Ownership With Employees example essay topic

506 words
Many companies sponsoring an employee stock ownership plan and trust ('ESOP Companies') face a significant issue after either the debt incurred to purchase the ESOP's interest is repaid in full or the ESOP reaches its maximum ownership level (e. g., 100%) by some other means. At that point, it gets very difficult to provide broad-based equity incentives to new employees who were not employed during the time the debt was being repaid or the original contributions were made. Basically, this sometimes develops two classes of employees: those who are owners through the ESOP and those who are not because no shares are being allocated. Clearly, these new employees will not have the same 'ownership' mentality as older ones who shared in substantial allocations of company stock during the period in which the ESOP was accumulating its ownership. Obviously, repurchase and / or re-contribution of distributed company stock and reallocation of forfeitures offsets this problem to a certain extent, but these sources of shares within the ESOP are often not enough on their own to provide meaningful ownership to the next generation of employee-owners. Before examining 'solutions' to this problem, please recognize that this is another of those 'ESOP problems' which actually have nothing to do with Esop per se.

Assuming that ownership is motivational, and that motivating employees is good for a corporation, then the shareholders are going to have to share ownership with employees to get that benefit. This is in no way affected by the fact that one (or all) of the shareholders is an ESOP. Getting ownership in the hands of all employees will have to occur, and, as is true of any benefit or other discretionary expense of a corporation, the benefit of ownership can only come from the current owners. Where the current owners include an ESOP, there may be a few additional fiduciary concerns, but the decision to use equity as an incentive benefit is largely unchanged. Providing for New Employees After All the Shares Have Been Allocated Given all the above, there are only two ways to provide ownership interests for these new employees; both methods involve diluting the percentage interest of the current shareholders, hopefully to generate the larger absolute value created by the incentive of broad ownership.

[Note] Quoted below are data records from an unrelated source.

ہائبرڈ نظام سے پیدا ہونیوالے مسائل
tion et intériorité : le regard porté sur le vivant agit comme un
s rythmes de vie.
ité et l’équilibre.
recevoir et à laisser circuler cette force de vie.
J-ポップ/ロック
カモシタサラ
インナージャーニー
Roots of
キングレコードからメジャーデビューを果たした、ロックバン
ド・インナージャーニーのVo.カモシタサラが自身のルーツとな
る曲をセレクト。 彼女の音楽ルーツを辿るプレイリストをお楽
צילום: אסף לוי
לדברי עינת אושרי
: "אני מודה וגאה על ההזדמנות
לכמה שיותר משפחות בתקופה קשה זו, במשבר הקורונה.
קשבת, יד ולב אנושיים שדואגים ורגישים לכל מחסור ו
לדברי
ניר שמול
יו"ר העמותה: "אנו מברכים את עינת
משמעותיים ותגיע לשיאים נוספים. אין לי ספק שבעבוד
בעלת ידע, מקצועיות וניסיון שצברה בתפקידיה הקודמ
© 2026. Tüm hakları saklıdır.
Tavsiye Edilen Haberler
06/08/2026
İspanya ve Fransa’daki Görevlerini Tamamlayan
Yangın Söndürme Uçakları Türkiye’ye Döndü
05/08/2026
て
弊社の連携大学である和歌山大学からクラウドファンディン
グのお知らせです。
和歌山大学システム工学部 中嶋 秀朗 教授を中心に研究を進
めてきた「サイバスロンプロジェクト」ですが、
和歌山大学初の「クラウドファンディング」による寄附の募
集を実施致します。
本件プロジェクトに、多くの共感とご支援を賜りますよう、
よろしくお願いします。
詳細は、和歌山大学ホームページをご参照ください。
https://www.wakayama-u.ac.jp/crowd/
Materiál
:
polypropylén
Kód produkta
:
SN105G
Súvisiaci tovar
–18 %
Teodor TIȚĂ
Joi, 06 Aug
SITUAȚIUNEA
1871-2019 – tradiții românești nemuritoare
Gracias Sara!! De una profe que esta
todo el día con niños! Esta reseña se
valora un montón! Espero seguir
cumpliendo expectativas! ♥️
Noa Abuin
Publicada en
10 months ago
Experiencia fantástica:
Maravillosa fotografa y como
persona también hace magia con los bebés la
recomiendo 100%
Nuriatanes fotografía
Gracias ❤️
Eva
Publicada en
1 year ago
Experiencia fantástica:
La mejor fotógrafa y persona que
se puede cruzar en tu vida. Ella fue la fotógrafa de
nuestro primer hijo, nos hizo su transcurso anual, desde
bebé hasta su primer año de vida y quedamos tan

The first method is to use newly issued shares of company stock either as a direct contribution medium or through additional leveraging to finance other corporate activities. The second method, which has been suggested by some in the ESOP community, is to adopt a method of profit-sharing accounting which basically re-shuffles the cash and the company stock components of participants' accounts each year so that all participants have the same ratio of company stock to cash in their ESOP account regardless of when they may have begun participating in the plan. A number of ESOP companies and professionals favor the first method, but several very respectable professionals have advised their ESOP clients to follow the second approach.